(Assignment)
A faithful copy is required: retype the records from their first line through the line with "44: (260, 139, 4.28)", and omit the pictures.

-- Input material follows --

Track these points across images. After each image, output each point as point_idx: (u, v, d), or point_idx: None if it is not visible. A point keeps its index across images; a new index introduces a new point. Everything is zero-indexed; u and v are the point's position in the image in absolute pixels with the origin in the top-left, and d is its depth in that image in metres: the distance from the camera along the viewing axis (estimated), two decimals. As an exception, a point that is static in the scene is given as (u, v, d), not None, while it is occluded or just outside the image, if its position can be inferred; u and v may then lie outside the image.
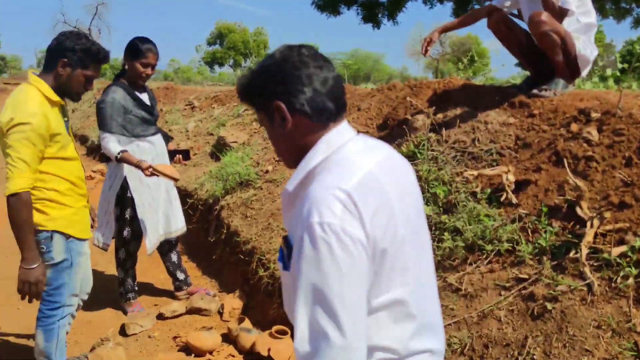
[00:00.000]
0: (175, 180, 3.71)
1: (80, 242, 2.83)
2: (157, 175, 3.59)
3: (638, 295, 2.15)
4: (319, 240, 1.17)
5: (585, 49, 3.62)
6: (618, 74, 3.83)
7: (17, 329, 3.84)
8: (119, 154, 3.55)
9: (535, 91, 3.74)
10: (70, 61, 2.59)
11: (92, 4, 44.83)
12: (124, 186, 3.82)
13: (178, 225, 4.15)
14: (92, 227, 3.12)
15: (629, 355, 1.97)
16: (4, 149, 2.46)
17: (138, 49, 3.62)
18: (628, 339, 2.02)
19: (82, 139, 12.68)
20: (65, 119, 2.75)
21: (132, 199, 3.83)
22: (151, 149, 3.85)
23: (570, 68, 3.67)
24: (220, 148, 6.83)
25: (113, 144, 3.59)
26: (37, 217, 2.56)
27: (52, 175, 2.62)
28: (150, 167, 3.53)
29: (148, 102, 3.84)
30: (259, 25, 67.83)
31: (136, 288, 4.17)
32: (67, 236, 2.73)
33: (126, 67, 3.75)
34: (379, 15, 21.68)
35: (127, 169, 3.76)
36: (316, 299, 1.18)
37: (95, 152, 11.29)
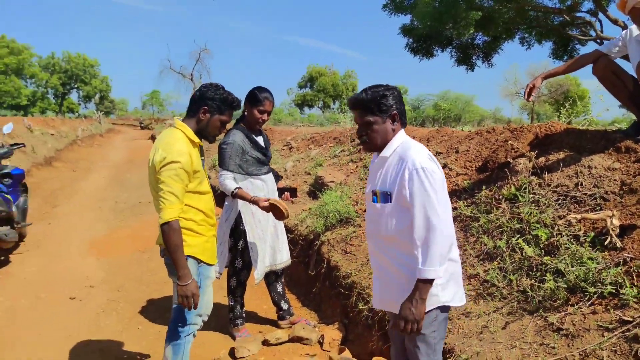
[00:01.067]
0: (287, 216, 3.99)
1: (208, 267, 3.20)
2: (272, 208, 3.93)
3: None
4: (423, 175, 2.25)
5: (695, 94, 3.59)
6: None
7: (139, 348, 4.32)
8: (235, 190, 3.98)
9: (642, 136, 3.73)
10: (210, 108, 3.04)
11: (196, 51, 48.57)
12: (238, 220, 4.23)
13: (283, 257, 4.47)
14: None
15: None
16: (156, 184, 2.90)
17: (257, 97, 4.08)
18: None
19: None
20: (202, 157, 3.19)
21: (244, 231, 4.23)
22: (263, 186, 4.24)
23: (679, 114, 3.64)
24: (318, 187, 7.21)
25: (229, 181, 4.02)
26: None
27: (190, 207, 3.03)
28: (268, 199, 3.91)
29: (263, 144, 4.27)
30: (349, 69, 69.57)
31: (244, 315, 4.52)
32: (199, 261, 3.11)
33: (245, 112, 4.21)
34: (474, 57, 21.69)
35: (242, 204, 4.18)
36: (426, 207, 2.23)
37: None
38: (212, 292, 3.38)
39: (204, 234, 3.13)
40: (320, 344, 4.28)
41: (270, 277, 4.53)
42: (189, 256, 3.02)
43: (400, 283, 2.39)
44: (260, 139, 4.28)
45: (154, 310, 5.07)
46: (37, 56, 62.08)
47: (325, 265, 5.02)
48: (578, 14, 18.54)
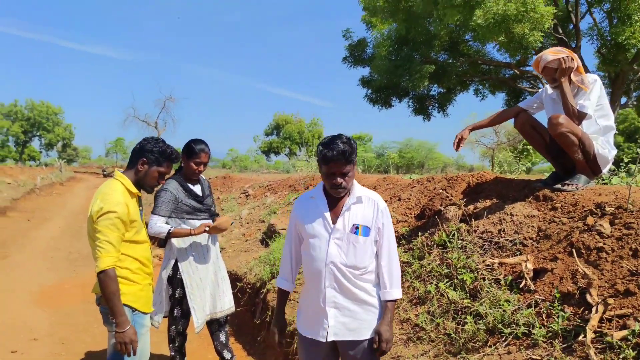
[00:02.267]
0: (230, 225, 4.15)
1: (143, 315, 3.23)
2: (214, 231, 4.10)
3: (637, 376, 2.32)
4: (387, 212, 2.72)
5: (604, 149, 3.91)
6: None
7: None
8: (169, 229, 4.05)
9: (558, 186, 4.02)
10: (149, 160, 3.17)
11: (161, 99, 48.77)
12: (175, 268, 4.27)
13: (225, 305, 4.46)
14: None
15: None
16: (93, 234, 2.97)
17: (192, 150, 4.21)
18: (624, 417, 2.18)
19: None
20: (141, 208, 3.29)
21: (182, 280, 4.26)
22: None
23: (591, 166, 3.95)
24: (269, 235, 7.31)
25: (160, 225, 4.09)
26: None
27: (127, 256, 3.10)
28: (207, 225, 4.04)
29: (200, 193, 4.37)
30: (315, 116, 70.66)
31: None
32: (133, 309, 3.14)
33: (182, 164, 4.33)
34: (429, 108, 22.52)
35: (178, 253, 4.23)
36: (391, 238, 2.72)
37: (153, 239, 12.04)
38: (148, 341, 3.39)
39: (139, 282, 3.18)
40: (263, 392, 4.30)
41: (213, 326, 4.53)
42: (123, 305, 3.06)
43: (372, 308, 2.68)
44: (197, 188, 4.37)
45: (99, 363, 4.99)
46: (-1, 104, 61.23)
47: (270, 314, 5.08)
48: (526, 68, 19.63)
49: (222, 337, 4.59)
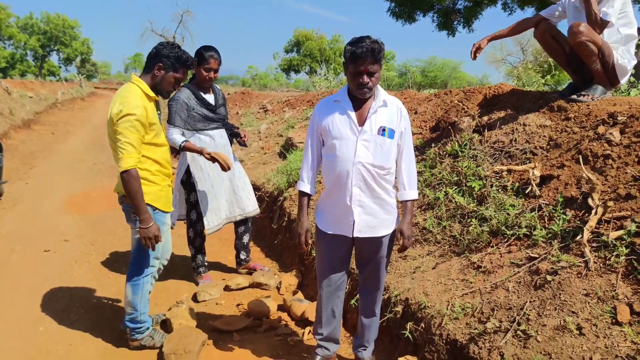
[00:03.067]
0: (227, 169, 4.23)
1: (164, 214, 3.45)
2: (214, 160, 4.18)
3: (626, 270, 2.45)
4: (408, 117, 2.85)
5: (624, 58, 3.85)
6: (664, 81, 4.01)
7: (108, 294, 4.59)
8: (182, 143, 4.20)
9: (574, 96, 4.00)
10: (165, 66, 3.23)
11: (178, 12, 47.65)
12: (189, 173, 4.46)
13: (245, 209, 4.67)
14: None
15: (607, 317, 2.29)
16: (114, 136, 3.11)
17: (202, 56, 4.23)
18: (609, 305, 2.34)
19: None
20: (159, 112, 3.40)
21: (195, 184, 4.47)
22: (210, 142, 4.41)
23: (609, 76, 3.91)
24: (287, 148, 7.45)
25: (177, 136, 4.23)
26: None
27: (147, 158, 3.25)
28: (209, 153, 4.15)
29: (212, 102, 4.45)
30: (336, 32, 68.63)
31: (206, 263, 4.80)
32: (154, 208, 3.35)
33: (195, 72, 4.39)
34: (455, 23, 21.72)
35: (190, 159, 4.40)
36: (411, 142, 2.87)
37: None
38: (169, 238, 3.63)
39: (159, 183, 3.36)
40: (278, 288, 4.60)
41: (240, 228, 4.80)
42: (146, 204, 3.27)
43: (391, 208, 2.87)
44: (210, 97, 4.45)
45: (124, 262, 5.31)
46: (15, 16, 60.28)
47: (286, 219, 5.31)
48: (558, -20, 18.62)
49: (245, 239, 4.87)
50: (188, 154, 4.35)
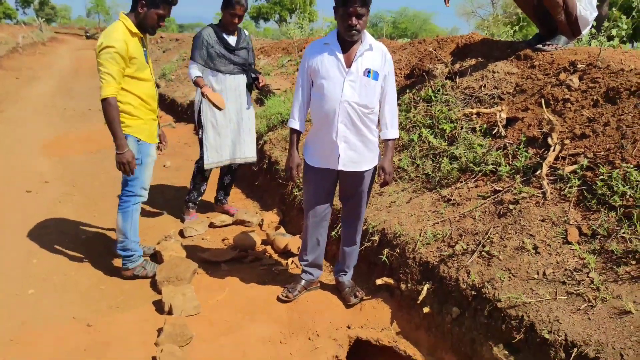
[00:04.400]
0: (219, 109, 4.47)
1: (148, 145, 3.65)
2: (206, 99, 4.43)
3: (577, 200, 2.81)
4: (392, 61, 3.06)
5: (586, 10, 4.13)
6: (623, 34, 4.30)
7: (95, 229, 4.79)
8: (195, 77, 4.46)
9: (539, 46, 4.29)
10: (147, 2, 3.40)
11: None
12: (200, 110, 4.68)
13: (245, 153, 4.88)
14: (161, 141, 3.99)
15: (560, 238, 2.66)
16: (97, 67, 3.33)
17: (229, 1, 4.44)
18: (561, 228, 2.70)
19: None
20: (144, 48, 3.55)
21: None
22: (217, 83, 4.58)
23: (572, 27, 4.19)
24: (265, 94, 7.58)
25: (194, 70, 4.50)
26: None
27: (128, 92, 3.47)
28: (204, 91, 4.38)
29: (233, 44, 4.61)
30: (306, -20, 66.68)
31: (197, 202, 5.05)
32: (138, 139, 3.57)
33: (222, 15, 4.57)
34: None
35: (202, 98, 4.60)
36: (393, 85, 3.09)
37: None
38: (151, 169, 3.81)
39: (142, 117, 3.57)
40: (260, 226, 4.89)
41: (224, 168, 5.03)
42: (128, 135, 3.50)
43: (372, 146, 3.11)
44: (232, 39, 4.63)
45: (109, 202, 5.46)
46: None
47: (266, 161, 5.55)
48: None
49: (227, 180, 5.12)
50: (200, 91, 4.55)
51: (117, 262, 4.03)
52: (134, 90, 3.49)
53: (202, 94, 4.40)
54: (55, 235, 4.59)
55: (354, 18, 2.82)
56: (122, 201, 3.72)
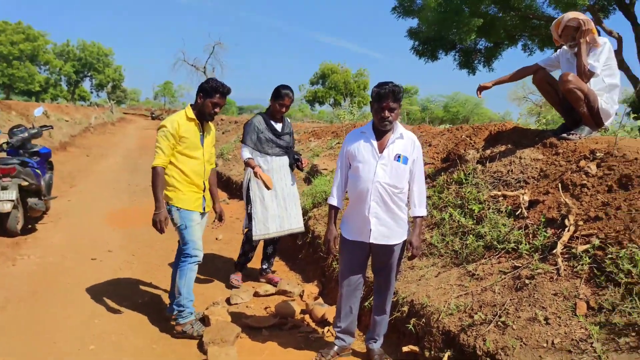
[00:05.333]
0: (268, 188, 5.03)
1: (189, 212, 4.20)
2: (258, 178, 4.99)
3: (588, 276, 3.03)
4: (420, 148, 3.54)
5: (607, 104, 4.46)
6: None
7: (152, 296, 5.24)
8: (246, 159, 5.08)
9: (564, 135, 4.61)
10: (204, 94, 4.12)
11: (210, 44, 49.59)
12: (249, 187, 5.25)
13: (292, 225, 5.38)
14: (218, 218, 4.57)
15: (569, 311, 2.87)
16: None
17: (279, 93, 5.16)
18: (571, 302, 2.91)
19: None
20: (201, 133, 4.22)
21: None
22: (264, 163, 5.20)
23: (594, 118, 4.51)
24: (312, 174, 8.13)
25: (245, 152, 5.14)
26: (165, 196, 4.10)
27: (174, 167, 4.12)
28: (256, 171, 4.95)
29: (279, 130, 5.26)
30: (361, 67, 69.70)
31: (244, 266, 5.58)
32: (178, 208, 4.17)
33: (270, 104, 5.28)
34: (475, 62, 22.42)
35: (252, 175, 5.19)
36: (422, 168, 3.54)
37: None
38: (199, 232, 4.35)
39: (181, 189, 4.17)
40: (301, 296, 5.21)
41: (268, 240, 5.49)
42: (171, 206, 4.13)
43: (402, 222, 3.49)
44: (278, 125, 5.30)
45: (164, 271, 5.96)
46: (52, 43, 62.59)
47: (310, 236, 5.95)
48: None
49: (269, 250, 5.57)
50: (250, 171, 5.15)
51: (168, 325, 4.43)
52: (181, 165, 4.13)
53: (255, 173, 4.95)
54: (116, 299, 5.06)
55: (386, 111, 3.32)
56: (178, 262, 4.25)
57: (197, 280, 5.57)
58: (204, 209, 4.38)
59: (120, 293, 5.24)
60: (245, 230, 5.44)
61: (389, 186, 3.40)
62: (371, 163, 3.43)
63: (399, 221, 3.48)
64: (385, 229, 3.46)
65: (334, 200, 3.65)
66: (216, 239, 7.44)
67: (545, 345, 2.74)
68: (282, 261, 6.44)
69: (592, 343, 2.60)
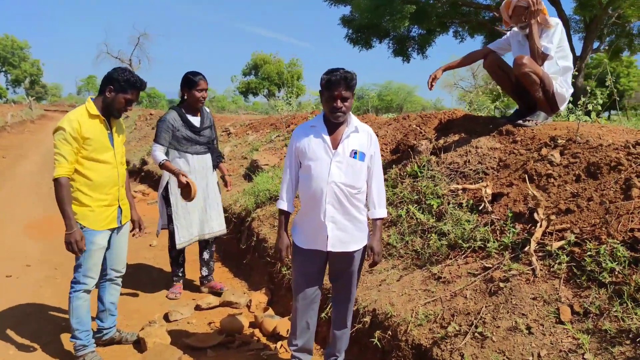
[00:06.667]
0: (187, 199, 4.49)
1: (93, 232, 3.56)
2: (184, 186, 4.44)
3: (567, 276, 2.78)
4: (377, 142, 3.14)
5: (562, 88, 4.29)
6: (599, 108, 4.45)
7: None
8: (162, 161, 4.52)
9: (519, 121, 4.40)
10: (115, 88, 3.50)
11: (135, 35, 47.47)
12: (167, 189, 4.76)
13: (213, 228, 4.98)
14: (134, 227, 4.00)
15: (552, 317, 2.60)
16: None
17: (191, 80, 4.64)
18: (553, 306, 2.65)
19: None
20: (109, 131, 3.61)
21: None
22: (184, 165, 4.71)
23: (550, 103, 4.33)
24: (253, 170, 7.65)
25: (158, 153, 4.57)
26: None
27: (80, 176, 3.46)
28: (181, 179, 4.41)
29: (198, 125, 4.70)
30: (293, 57, 69.22)
31: (179, 274, 5.07)
32: (82, 226, 3.51)
33: (185, 96, 4.73)
34: (409, 49, 22.56)
35: (169, 176, 4.71)
36: (380, 165, 3.14)
37: (137, 174, 12.31)
38: (99, 257, 3.68)
39: (89, 205, 3.52)
40: (248, 306, 4.76)
41: (201, 244, 5.04)
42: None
43: (361, 225, 3.10)
44: (196, 119, 4.74)
45: (93, 285, 5.36)
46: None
47: (255, 239, 5.49)
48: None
49: (206, 256, 5.13)
50: (152, 157, 4.63)
51: (99, 351, 3.89)
52: (88, 173, 3.49)
53: (179, 181, 4.43)
54: (36, 323, 4.44)
55: (339, 101, 2.91)
56: (70, 288, 3.67)
57: (132, 295, 5.06)
58: (120, 222, 3.79)
59: (42, 315, 4.61)
60: (160, 231, 4.99)
61: (346, 186, 3.00)
62: (324, 161, 3.01)
63: (358, 225, 3.11)
64: (344, 234, 3.07)
65: (283, 205, 3.22)
66: (150, 245, 6.83)
67: (530, 358, 2.46)
68: (225, 267, 5.96)
69: (583, 354, 2.34)
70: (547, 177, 3.51)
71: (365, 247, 3.15)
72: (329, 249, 3.04)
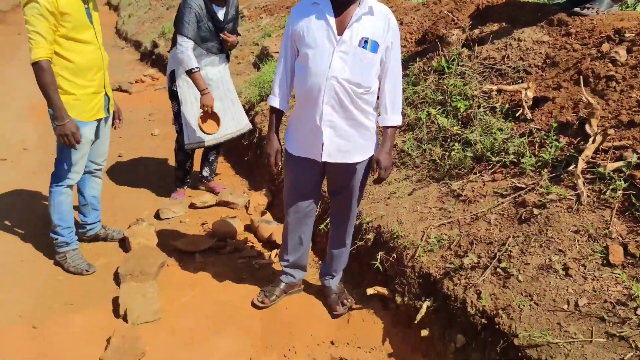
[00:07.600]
0: (206, 132, 3.98)
1: (80, 123, 3.05)
2: (208, 115, 3.93)
3: (622, 207, 2.22)
4: (399, 32, 2.44)
5: (635, -34, 3.44)
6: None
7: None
8: (194, 69, 3.77)
9: (576, 9, 3.61)
10: None
11: None
12: (172, 79, 4.08)
13: (228, 130, 4.30)
14: (114, 118, 3.48)
15: (598, 257, 2.08)
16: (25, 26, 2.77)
17: None
18: (601, 244, 2.12)
19: (136, 45, 13.06)
20: (86, 6, 2.96)
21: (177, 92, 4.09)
22: (205, 67, 4.01)
23: (617, -13, 3.51)
24: (262, 58, 6.95)
25: (190, 53, 3.77)
26: None
27: (61, 59, 2.89)
28: (205, 106, 3.85)
29: (222, 18, 3.94)
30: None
31: (182, 177, 4.52)
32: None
33: None
34: None
35: (177, 64, 3.97)
36: (399, 60, 2.49)
37: (148, 57, 11.63)
38: (86, 151, 3.27)
39: (73, 92, 2.99)
40: (246, 208, 4.36)
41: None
42: None
43: (367, 133, 2.52)
44: (221, 12, 3.94)
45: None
46: None
47: (257, 135, 4.98)
48: None
49: (211, 156, 4.61)
50: (178, 56, 3.83)
51: (83, 247, 3.59)
52: (69, 55, 2.91)
53: (202, 104, 3.85)
54: (25, 212, 4.16)
55: None
56: (51, 180, 3.29)
57: (123, 190, 4.69)
58: (107, 111, 3.29)
59: (32, 204, 4.31)
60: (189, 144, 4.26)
61: (350, 84, 2.35)
62: (325, 49, 2.33)
63: (363, 131, 2.50)
64: (344, 142, 2.48)
65: (275, 101, 2.61)
66: (152, 134, 6.38)
67: (565, 307, 1.97)
68: (227, 162, 5.51)
69: (635, 308, 1.84)
70: (607, 79, 2.82)
71: (371, 159, 2.58)
72: (324, 159, 2.49)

-- Input material concluded --

(Task result)
Track these points across images. After each image, output each point as point_idx: (u, v, d), or point_idx: None if it is not visible. A point keeps its index across images; a new index introduces a new point. Everything is zero-indexed; u and v are the point's position in the image in absolute pixels with the origin in the top-left, and d is its depth in that image in metres: the distance from the camera along the viewing axis (estimated), two decimals. As an exception, a point that is static in the scene is given as (u, v, d), not None, while it is occluded or just outside the image, if its position can be inferred; u and v may then lie outside the image.
[00:00.000]
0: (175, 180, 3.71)
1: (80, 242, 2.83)
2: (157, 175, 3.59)
3: (638, 295, 2.15)
4: (319, 240, 1.17)
5: (585, 49, 3.62)
6: (618, 74, 3.83)
7: (17, 329, 3.84)
8: (119, 154, 3.55)
9: (535, 91, 3.74)
10: (70, 61, 2.59)
11: (92, 4, 44.83)
12: (124, 186, 3.82)
13: (178, 225, 4.15)
14: (92, 227, 3.12)
15: (629, 355, 1.97)
16: (4, 149, 2.46)
17: (138, 49, 3.62)
18: (628, 339, 2.02)
19: (82, 139, 12.68)
20: (65, 119, 2.75)
21: (132, 199, 3.83)
22: (151, 149, 3.85)
23: (570, 68, 3.67)
24: (220, 148, 6.83)
25: (113, 144, 3.59)
26: (37, 217, 2.56)
27: (52, 175, 2.62)
28: (150, 167, 3.53)
29: (148, 102, 3.84)
30: (259, 25, 67.83)
31: (136, 288, 4.17)
32: (67, 236, 2.73)
33: (126, 67, 3.75)
34: (379, 15, 21.68)
35: (127, 169, 3.76)
36: (316, 299, 1.18)
37: (95, 152, 11.29)
[00:01.067]
0: (287, 216, 3.99)
1: (208, 267, 3.20)
2: (272, 208, 3.93)
3: None
4: (423, 175, 2.25)
5: (695, 94, 3.59)
6: None
7: (139, 348, 4.32)
8: (235, 190, 3.98)
9: (642, 136, 3.73)
10: (210, 108, 3.04)
11: (196, 51, 48.57)
12: (238, 220, 4.23)
13: (283, 257, 4.47)
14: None
15: None
16: (156, 184, 2.90)
17: (257, 97, 4.08)
18: None
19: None
20: (202, 157, 3.19)
21: (244, 231, 4.23)
22: (263, 186, 4.24)
23: (679, 114, 3.64)
24: (318, 187, 7.21)
25: (229, 181, 4.02)
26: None
27: (190, 207, 3.03)
28: (268, 199, 3.91)
29: (263, 144, 4.27)
30: (349, 69, 69.57)
31: (244, 315, 4.52)
32: (199, 261, 3.11)
33: (245, 112, 4.21)
34: (474, 57, 21.69)
35: (242, 204, 4.18)
36: (426, 207, 2.23)
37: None
38: (212, 292, 3.38)
39: (204, 234, 3.13)
40: (320, 344, 4.28)
41: (270, 277, 4.53)
42: (189, 256, 3.02)
43: (400, 283, 2.39)
44: (260, 139, 4.28)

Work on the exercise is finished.